= The data =
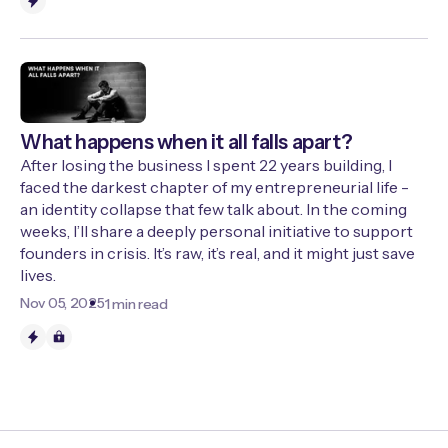
What happens when it all falls apart?
After losing the business I spent 22 years building, I
faced the darkest chapter of my entrepreneurial life -
an identity collapse that few talk about. In the coming
weeks, I’ll share a deeply personal initiative to support
founders in crisis. It’s raw, it’s real, and it might just save
lives.
Nov 05, 2025
1 min read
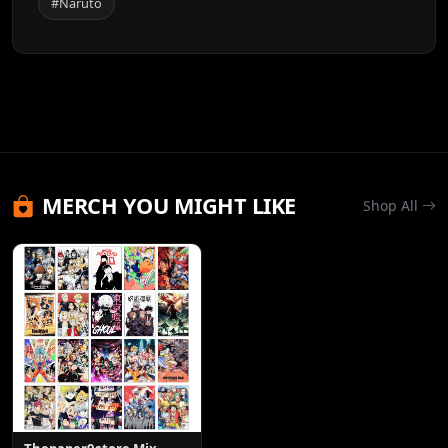
#Naruto
MERCH YOU MIGHT LIKE
Shop All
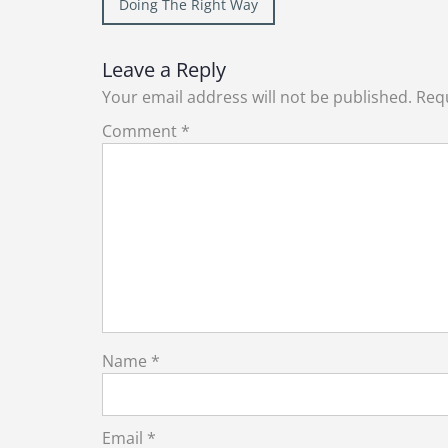
Post
Doing The Right Way
navigation
Leave a Reply
Your email address will not be published.
Requ
Comment
*
Name
*
Email
*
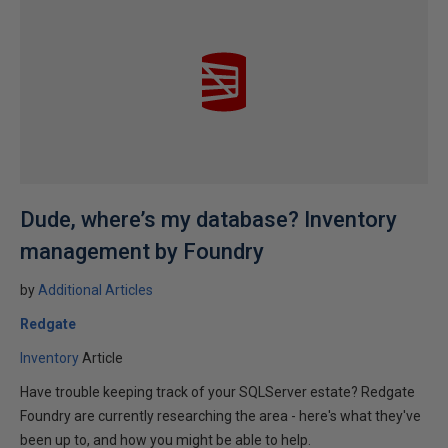
Dude, where’s my database? Inventory
management by Foundry
by
Additional Articles
Redgate
Inventory
Article
Have trouble keeping track of your SQLServer estate? Redgate
Foundry are currently researching the area - here's what they've
been up to, and how you might be able to help.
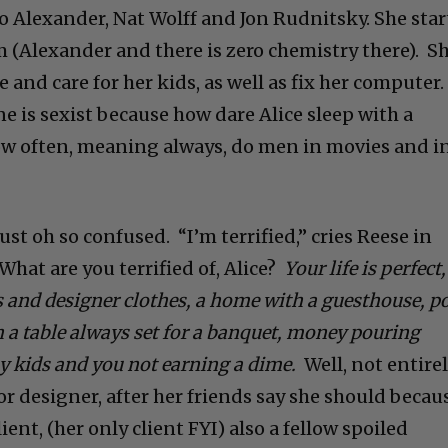
o Alexander, Nat Wolff and Jon Rudnitsky. She star
m (Alexander and there is zero chemistry there). S
 and care for her kids, as well as fix her computer.
ne is sexist
because how dare Alice sleep with a
w often, meaning always, do men in movies and i
just oh so confused. “I’m terrified,” cries Reese in
 What are you terrified of, Alice?
Your life is perfect,
s and designer clothes, a home with a guesthouse, p
 a table always set for a banquet, money pouring
y kids and you not
earning a dime.
Well, not entirel
ior designer, after her friends say she should becau
ent, (her only client FYI) also a fellow spoiled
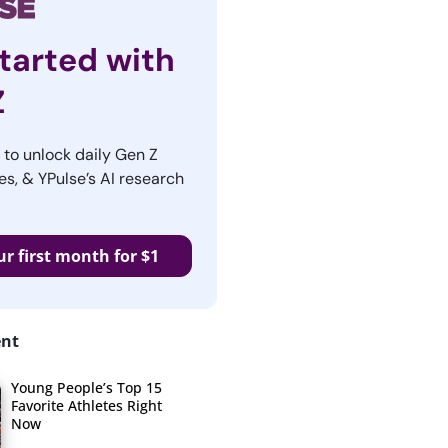
tarted with
Z
r to unlock daily Gen Z
es, & YPulse’s AI research
ur first month for $1
ent
Young People’s Top 15
Favorite Athletes Right
Now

= Task details =
Take the lines above from the top of the records through the one with "y kids and you not" and repeat them exactly, without any pictures.

= Response area =
What happens when it all falls apart?
After losing the business I spent 22 years building, I
faced the darkest chapter of my entrepreneurial life -
an identity collapse that few talk about. In the coming
weeks, I’ll share a deeply personal initiative to support
founders in crisis. It’s raw, it’s real, and it might just save
lives.
Nov 05, 2025
1 min read
#Naruto
MERCH YOU MIGHT LIKE
Shop All
Post
Doing The Right Way
navigation
Leave a Reply
Your email address will not be published.
Requ
Comment
*
Name
*
Email
*
Dude, where’s my database? Inventory
management by Foundry
by
Additional Articles
Redgate
Inventory
Article
Have trouble keeping track of your SQLServer estate? Redgate
Foundry are currently researching the area - here's what they've
been up to, and how you might be able to help.
o Alexander, Nat Wolff and Jon Rudnitsky. She star
m (Alexander and there is zero chemistry there). S
 and care for her kids, as well as fix her computer.
ne is sexist
because how dare Alice sleep with a
w often, meaning always, do men in movies and i
just oh so confused. “I’m terrified,” cries Reese in
 What are you terrified of, Alice?
Your life is perfect,
s and designer clothes, a home with a guesthouse, p
 a table always set for a banquet, money pouring
y kids and you not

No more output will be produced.